• [Aim of the exercise] Reproduce every line of the following data verbatim, preserving each character.

═══ Task inputs ═══

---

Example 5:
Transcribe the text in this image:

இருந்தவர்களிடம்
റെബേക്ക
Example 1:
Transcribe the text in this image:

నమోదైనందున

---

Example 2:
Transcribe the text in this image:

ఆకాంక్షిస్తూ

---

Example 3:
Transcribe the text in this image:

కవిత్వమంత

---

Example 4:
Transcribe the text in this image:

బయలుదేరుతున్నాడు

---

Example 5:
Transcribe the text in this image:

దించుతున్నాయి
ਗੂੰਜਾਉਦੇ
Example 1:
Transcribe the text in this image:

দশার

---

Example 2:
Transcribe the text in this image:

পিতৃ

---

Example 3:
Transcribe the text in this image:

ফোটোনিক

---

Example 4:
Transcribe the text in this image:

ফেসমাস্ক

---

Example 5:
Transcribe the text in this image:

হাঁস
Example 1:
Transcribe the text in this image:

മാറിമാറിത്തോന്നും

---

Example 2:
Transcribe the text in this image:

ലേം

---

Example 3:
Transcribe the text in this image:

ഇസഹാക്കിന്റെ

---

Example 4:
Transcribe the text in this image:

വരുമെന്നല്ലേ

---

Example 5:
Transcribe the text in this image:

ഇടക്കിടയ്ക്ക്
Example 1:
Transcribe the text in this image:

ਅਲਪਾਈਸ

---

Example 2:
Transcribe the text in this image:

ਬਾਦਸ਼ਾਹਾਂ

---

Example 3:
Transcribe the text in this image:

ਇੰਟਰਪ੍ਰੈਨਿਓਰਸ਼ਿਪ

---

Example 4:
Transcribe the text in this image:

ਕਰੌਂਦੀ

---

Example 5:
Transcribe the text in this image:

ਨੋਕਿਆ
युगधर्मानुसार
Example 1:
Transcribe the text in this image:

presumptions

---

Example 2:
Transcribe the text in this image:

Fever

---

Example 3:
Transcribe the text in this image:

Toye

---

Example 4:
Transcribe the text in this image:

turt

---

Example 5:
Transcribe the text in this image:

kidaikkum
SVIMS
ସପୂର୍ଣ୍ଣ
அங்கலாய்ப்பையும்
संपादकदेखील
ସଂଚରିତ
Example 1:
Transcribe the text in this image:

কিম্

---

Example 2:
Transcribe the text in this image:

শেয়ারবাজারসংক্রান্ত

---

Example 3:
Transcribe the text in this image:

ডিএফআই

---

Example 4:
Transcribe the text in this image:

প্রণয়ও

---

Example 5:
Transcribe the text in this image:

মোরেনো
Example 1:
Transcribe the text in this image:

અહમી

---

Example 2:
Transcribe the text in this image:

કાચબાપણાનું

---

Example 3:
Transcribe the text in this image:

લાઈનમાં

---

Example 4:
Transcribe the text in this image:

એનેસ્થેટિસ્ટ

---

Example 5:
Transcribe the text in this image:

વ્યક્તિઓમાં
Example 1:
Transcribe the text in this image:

═══

• [Task solution]
---

Example 5:
Transcribe the text in this image:

இருந்தவர்களிடம்
റെബേക്ക
Example 1:
Transcribe the text in this image:

నమోదైనందున

---

Example 2:
Transcribe the text in this image:

ఆకాంక్షిస్తూ

---

Example 3:
Transcribe the text in this image:

కవిత్వమంత

---

Example 4:
Transcribe the text in this image:

బయలుదేరుతున్నాడు

---

Example 5:
Transcribe the text in this image:

దించుతున్నాయి
ਗੂੰਜਾਉਦੇ
Example 1:
Transcribe the text in this image:

দশার

---

Example 2:
Transcribe the text in this image:

পিতৃ

---

Example 3:
Transcribe the text in this image:

ফোটোনিক

---

Example 4:
Transcribe the text in this image:

ফেসমাস্ক

---

Example 5:
Transcribe the text in this image:

হাঁস
Example 1:
Transcribe the text in this image:

മാറിമാറിത്തോന്നും

---

Example 2:
Transcribe the text in this image:

ലേം

---

Example 3:
Transcribe the text in this image:

ഇസഹാക്കിന്റെ

---

Example 4:
Transcribe the text in this image:

വരുമെന്നല്ലേ

---

Example 5:
Transcribe the text in this image:

ഇടക്കിടയ്ക്ക്
Example 1:
Transcribe the text in this image:

ਅਲਪਾਈਸ

---

Example 2:
Transcribe the text in this image:

ਬਾਦਸ਼ਾਹਾਂ

---

Example 3:
Transcribe the text in this image:

ਇੰਟਰਪ੍ਰੈਨਿਓਰਸ਼ਿਪ

---

Example 4:
Transcribe the text in this image:

ਕਰੌਂਦੀ

---

Example 5:
Transcribe the text in this image:

ਨੋਕਿਆ
युगधर्मानुसार
Example 1:
Transcribe the text in this image:

presumptions

---

Example 2:
Transcribe the text in this image:

Fever

---

Example 3:
Transcribe the text in this image:

Toye

---

Example 4:
Transcribe the text in this image:

turt

---

Example 5:
Transcribe the text in this image:

kidaikkum
SVIMS
ସପୂର୍ଣ୍ଣ
அங்கலாய்ப்பையும்
संपादकदेखील
ସଂଚରିତ
Example 1:
Transcribe the text in this image:

কিম্

---

Example 2:
Transcribe the text in this image:

শেয়ারবাজারসংক্রান্ত

---

Example 3:
Transcribe the text in this image:

ডিএফআই

---

Example 4:
Transcribe the text in this image:

প্রণয়ও

---

Example 5:
Transcribe the text in this image:

মোরেনো
Example 1:
Transcribe the text in this image:

અહમી

---

Example 2:
Transcribe the text in this image:

કાચબાપણાનું

---

Example 3:
Transcribe the text in this image:

લાઈનમાં

---

Example 4:
Transcribe the text in this image:

એનેસ્થેટિસ્ટ

---

Example 5:
Transcribe the text in this image:

વ્યક્તિઓમાં
Example 1:
Transcribe the text in this image:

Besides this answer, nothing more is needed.